Recorded information:
+++++
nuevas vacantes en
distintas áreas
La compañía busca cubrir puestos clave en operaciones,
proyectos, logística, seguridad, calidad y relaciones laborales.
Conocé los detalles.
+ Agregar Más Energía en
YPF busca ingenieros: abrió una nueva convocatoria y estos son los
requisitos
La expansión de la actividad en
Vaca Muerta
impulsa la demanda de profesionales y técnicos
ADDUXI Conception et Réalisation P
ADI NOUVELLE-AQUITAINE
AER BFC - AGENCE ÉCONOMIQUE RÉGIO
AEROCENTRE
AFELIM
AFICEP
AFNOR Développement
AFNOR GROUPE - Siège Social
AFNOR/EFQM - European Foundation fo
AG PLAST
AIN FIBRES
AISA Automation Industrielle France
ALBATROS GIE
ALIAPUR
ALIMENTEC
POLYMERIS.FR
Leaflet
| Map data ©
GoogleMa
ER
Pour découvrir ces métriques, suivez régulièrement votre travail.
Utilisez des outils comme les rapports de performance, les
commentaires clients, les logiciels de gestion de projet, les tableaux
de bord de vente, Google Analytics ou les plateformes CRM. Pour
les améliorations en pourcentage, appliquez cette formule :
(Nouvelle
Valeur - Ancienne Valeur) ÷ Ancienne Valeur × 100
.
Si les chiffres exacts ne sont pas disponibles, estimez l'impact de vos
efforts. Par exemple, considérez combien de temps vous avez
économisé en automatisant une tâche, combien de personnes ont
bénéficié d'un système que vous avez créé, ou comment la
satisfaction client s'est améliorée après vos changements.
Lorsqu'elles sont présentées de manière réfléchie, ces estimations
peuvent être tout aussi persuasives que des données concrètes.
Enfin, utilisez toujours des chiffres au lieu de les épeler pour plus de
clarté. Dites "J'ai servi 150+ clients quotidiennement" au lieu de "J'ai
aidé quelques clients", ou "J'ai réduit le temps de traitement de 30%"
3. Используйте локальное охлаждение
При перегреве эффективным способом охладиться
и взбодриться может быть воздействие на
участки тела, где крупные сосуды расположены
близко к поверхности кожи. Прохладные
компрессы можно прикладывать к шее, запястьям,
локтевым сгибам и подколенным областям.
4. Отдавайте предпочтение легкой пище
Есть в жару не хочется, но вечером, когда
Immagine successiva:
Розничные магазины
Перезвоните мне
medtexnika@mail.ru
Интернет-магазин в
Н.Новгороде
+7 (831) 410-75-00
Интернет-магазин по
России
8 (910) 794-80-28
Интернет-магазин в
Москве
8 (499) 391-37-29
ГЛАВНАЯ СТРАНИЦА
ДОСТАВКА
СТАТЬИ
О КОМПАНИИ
+++++
Problem statement: The range runs from the line above containing "de bord de vente, Google" to the line containing "Enfin, utilisez toujours", inclusive. Restate those lines word for word and no others.

Answer to the problem:
de bord de vente, Google Analytics ou les plateformes CRM. Pour
les améliorations en pourcentage, appliquez cette formule :
(Nouvelle
Valeur - Ancienne Valeur) ÷ Ancienne Valeur × 100
.
Si les chiffres exacts ne sont pas disponibles, estimez l'impact de vos
efforts. Par exemple, considérez combien de temps vous avez
économisé en automatisant une tâche, combien de personnes ont
bénéficié d'un système que vous avez créé, ou comment la
satisfaction client s'est améliorée après vos changements.
Lorsqu'elles sont présentées de manière réfléchie, ces estimations
peuvent être tout aussi persuasives que des données concrètes.
Enfin, utilisez toujours des chiffres au lieu de les épeler pour plus de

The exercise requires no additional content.